Based on a new policy of increasing pressure on Tehran to reduce its illicit oil trade with China, the new sanctions targeted shipments to Asia.
The US Treasury Department in a statement said it imposed sanctions on six Iran-based petrochemical manufacturers or their subsidiaries and three firms in Malaysia and Singapore over the production, sale and shipment of hundreds of millions of dollars worth of Iranian petrochemicals and petroleum.
The latest US move against Iranian oil smuggling comes as efforts to revive Iran's 2015 nuclear deal have stalled and ties between the Islamic Republic and the West are increasingly strained as Iranians keep up anti-government protests.
Washington has announced a series of new sanctions since October.
"Iran is increasingly turning to buyers in East Asia to sell its petrochemical and petroleum products, in violation of U.S. sanctions," Treasury Under Secretary for Terrorism and Financial Intelligence Brian Nelson said in the statement.
"The United States remains focused on targeting Tehran’s sources of illicit revenue and will continue to enforce its sanctions against those who wittingly facilitate this trade," Nelson said.
China has been the main buyer of illicit Iranian oil since full sanctions were imposed by the Trump administration in May 2019.
The tougher approach by Washington is also motivated by Iran’s decision to supply military drones to Russia that are being used to target Ukraine’s civilian infrastructure.
The Biden Administration’s 18-month-long indirect talks with Iran to revive the 2015 nuclear deal (JCPOA) failed to produce a result at a time when popular protests broke out against the Islamic Republic and the use of its kamikaze drones by Russia was revealed in late September 2022. These three factors pushed the administration to say in October that it was no longer focused on reviving the JCPOA and its priority was supporting the rights of protesters in Iran.
Thursday's move targeted firms the Treasury accused of being involved in facilitating the sale and shipment of petroleum and petrochemicals on behalf of Triliance Petrochemical Co.
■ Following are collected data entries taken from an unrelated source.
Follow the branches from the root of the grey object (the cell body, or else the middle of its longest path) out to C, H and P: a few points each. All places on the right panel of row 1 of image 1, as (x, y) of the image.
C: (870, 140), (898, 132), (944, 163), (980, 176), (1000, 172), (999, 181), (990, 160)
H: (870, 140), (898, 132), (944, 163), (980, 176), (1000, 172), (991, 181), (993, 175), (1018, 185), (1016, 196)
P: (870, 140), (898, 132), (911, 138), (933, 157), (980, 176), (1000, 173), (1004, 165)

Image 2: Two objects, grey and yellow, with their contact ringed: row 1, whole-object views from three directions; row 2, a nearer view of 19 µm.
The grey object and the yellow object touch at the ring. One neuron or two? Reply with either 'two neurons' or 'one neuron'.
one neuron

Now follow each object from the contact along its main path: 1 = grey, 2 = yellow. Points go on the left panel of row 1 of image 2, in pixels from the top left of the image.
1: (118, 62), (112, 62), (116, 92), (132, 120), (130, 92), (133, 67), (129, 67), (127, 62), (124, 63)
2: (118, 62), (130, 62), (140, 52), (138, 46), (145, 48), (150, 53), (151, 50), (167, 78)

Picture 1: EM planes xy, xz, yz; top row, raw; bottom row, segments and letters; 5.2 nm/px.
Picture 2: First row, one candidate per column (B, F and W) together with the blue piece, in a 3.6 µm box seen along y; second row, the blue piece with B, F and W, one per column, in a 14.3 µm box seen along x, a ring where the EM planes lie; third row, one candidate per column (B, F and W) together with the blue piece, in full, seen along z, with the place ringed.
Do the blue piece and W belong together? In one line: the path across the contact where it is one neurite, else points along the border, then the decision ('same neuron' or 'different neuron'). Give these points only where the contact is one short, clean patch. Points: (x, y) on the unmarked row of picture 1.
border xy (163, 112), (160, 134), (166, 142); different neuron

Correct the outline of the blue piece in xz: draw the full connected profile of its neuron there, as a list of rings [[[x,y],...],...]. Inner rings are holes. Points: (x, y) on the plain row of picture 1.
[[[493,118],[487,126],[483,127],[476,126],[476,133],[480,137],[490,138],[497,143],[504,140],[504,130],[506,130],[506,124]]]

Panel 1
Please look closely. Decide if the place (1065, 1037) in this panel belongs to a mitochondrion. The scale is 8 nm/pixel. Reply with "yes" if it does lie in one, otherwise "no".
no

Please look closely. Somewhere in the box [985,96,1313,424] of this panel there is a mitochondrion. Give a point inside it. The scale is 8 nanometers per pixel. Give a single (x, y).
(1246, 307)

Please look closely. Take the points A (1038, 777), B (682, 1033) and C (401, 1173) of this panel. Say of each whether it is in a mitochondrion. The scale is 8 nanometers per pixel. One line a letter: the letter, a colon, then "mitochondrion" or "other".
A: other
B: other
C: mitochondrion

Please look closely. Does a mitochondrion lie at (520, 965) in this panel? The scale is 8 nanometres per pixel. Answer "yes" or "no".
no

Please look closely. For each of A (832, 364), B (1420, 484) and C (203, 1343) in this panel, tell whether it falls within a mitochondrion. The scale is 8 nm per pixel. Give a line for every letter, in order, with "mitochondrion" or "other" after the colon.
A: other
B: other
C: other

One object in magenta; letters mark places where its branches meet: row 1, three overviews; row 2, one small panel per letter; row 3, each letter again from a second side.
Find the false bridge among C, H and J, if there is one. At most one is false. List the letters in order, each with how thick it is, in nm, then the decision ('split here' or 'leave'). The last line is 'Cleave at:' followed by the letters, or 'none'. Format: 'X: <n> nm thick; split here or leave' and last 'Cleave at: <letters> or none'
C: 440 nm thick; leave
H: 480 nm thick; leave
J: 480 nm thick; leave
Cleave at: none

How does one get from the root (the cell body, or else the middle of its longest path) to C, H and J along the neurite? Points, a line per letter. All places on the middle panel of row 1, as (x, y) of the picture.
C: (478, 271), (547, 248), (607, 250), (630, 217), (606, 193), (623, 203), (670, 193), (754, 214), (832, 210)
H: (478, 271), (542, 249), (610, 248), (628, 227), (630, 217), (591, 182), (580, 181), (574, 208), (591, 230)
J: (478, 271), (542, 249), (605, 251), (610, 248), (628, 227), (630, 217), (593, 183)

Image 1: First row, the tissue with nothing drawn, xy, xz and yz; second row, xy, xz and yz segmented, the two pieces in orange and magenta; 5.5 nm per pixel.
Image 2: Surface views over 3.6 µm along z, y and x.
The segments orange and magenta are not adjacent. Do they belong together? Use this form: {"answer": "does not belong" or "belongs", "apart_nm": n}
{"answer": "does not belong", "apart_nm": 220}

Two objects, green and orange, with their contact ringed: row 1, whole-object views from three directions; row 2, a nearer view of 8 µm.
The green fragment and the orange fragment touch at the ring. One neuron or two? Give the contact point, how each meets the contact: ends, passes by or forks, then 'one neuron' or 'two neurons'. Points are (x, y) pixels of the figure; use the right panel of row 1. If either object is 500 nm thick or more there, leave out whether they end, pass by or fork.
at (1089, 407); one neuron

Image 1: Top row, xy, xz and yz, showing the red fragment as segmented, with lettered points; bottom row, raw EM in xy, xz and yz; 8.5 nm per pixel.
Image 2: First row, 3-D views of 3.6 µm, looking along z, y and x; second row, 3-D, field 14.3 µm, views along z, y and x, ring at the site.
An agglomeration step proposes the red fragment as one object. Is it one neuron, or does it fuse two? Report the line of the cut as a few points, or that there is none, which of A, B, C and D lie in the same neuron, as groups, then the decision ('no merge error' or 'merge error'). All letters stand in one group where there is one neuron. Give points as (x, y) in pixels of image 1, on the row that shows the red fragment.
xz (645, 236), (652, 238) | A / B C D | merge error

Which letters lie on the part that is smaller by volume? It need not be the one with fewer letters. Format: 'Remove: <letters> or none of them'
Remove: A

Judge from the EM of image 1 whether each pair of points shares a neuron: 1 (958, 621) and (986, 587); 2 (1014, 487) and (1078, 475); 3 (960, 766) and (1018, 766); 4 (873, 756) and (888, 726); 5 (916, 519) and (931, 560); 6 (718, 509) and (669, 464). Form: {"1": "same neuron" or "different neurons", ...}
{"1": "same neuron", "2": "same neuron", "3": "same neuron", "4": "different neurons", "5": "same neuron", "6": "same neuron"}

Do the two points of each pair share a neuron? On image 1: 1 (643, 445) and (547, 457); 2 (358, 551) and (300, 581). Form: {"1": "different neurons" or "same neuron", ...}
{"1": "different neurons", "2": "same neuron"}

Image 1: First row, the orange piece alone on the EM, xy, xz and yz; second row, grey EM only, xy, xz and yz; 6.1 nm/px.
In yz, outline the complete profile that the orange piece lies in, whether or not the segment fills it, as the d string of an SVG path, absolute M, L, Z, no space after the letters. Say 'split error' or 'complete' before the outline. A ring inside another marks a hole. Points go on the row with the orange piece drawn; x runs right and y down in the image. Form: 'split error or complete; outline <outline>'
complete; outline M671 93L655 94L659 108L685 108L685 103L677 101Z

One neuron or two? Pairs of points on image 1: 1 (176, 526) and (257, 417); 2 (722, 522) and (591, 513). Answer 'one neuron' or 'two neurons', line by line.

Ltd., which was hit with sanctions by Washington in 2020.
Among the Iranian companies targeted were petrochemical producer Amir Kabir Petrochemical Co. (AKPC), its subsidiary Simorgh Petrochemical Co. and four subsidiaries of previously sanctioned Marun Petrochemical Co.
Treasury said Triliance has purchased millions of dollars worth of low-density polyethylene produced by AKPC for shipment to buyers in China.
Treasury accused Singapore-based Asia Fuel PTE. Ltd., which was also targeted, of facilitating the shipment of petroleum products worth millions of dollars to customers in East Asia.
Sense Shipping and Trading SDN. BHD. in Malaysia and Singapore-based Unicious Energy PTE. Ltd. were also hit with sanctions.
The action freezes any US assets of those hit with sanctions and generally bars Americans from dealing with them. Those that engage in certain transactions with the companies also risk being hit with sanctions.